Mr. Childs suggests that the country should not be blinded by "the magic of atomic power" to the extent that the essentials of security were ignored, that it might be time for a complete overhaul of American concepts of war and peace rather than to descend "further into the awe-inspiring atom wonderland."

Robert C. Ruark suggests that intellectual arrogance had gripped a part of the country, in the scientific, governmental and diplomatic arenas, such that the average person was not to be allowed to know what motivated the decision-makers to reach their decisions. "Junior must never be afflicted with knowledge, lest he trip and bruise himself on same."

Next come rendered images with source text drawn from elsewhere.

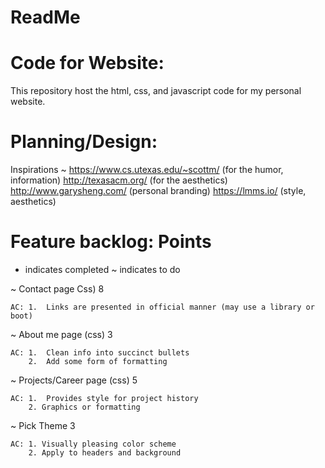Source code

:# ReadMe
# Code for Website: 
This repository host the html, css, and javascript code for my personal website.

# Planning/Design:
Inspirations ~  https://www.cs.utexas.edu/~scottm/  (for the humor, information)
                http://texasacm.org/                (for the aesthetics)
                http://www.garysheng.com/           (personal branding)
                https://lmms.io/                    (style, aesthetics)

# Feature backlog:                                                        Points

+ indicates completed
~ indicates to do

~ Contact page Css)                                                         8

    AC: 1.  Links are presented in official manner (may use a library or boot)
        

~ About me page (css)                                                       3
    
    AC: 1.  Clean info into succinct bullets
        2.  Add some form of formatting

~ Projects/Career page (css)                                                5
    
    AC: 1.  Provides style for project history
        2. Graphics or formatting

~ Pick Theme                                                                3

    AC: 1. Visually pleasing color scheme
        2. Apply to headers and background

One such example, he suggests, was that of David Lilienthal having nominated himself to discuss the hydrogen bomb with Josef Stalin and seek to negotiate a deal for control. He finds it arrogant of Mr. Lilienthal to think that he could deal with professional double-crossers and thugs in Moscow. He thinks that the President ought let no one visit Russia who knew enough to try to negotiate on nuclear energy.

He finds the earlier effort of former Vice-President Henry Wallace in the same vein to have been equally futile and starry-eyed.

The arrogant thinkers condescended to the public and then did things without telling the taxpayer, who then had to foot the bill. And the arrogance was often wrong. Often, such mistakes ended in bloodshed.

He believes that often the decision-makers were no wiser than the average person and if so, he wanted to be in on the act before they got the country into more trouble. He wants truth rather than outright lies and double-talk.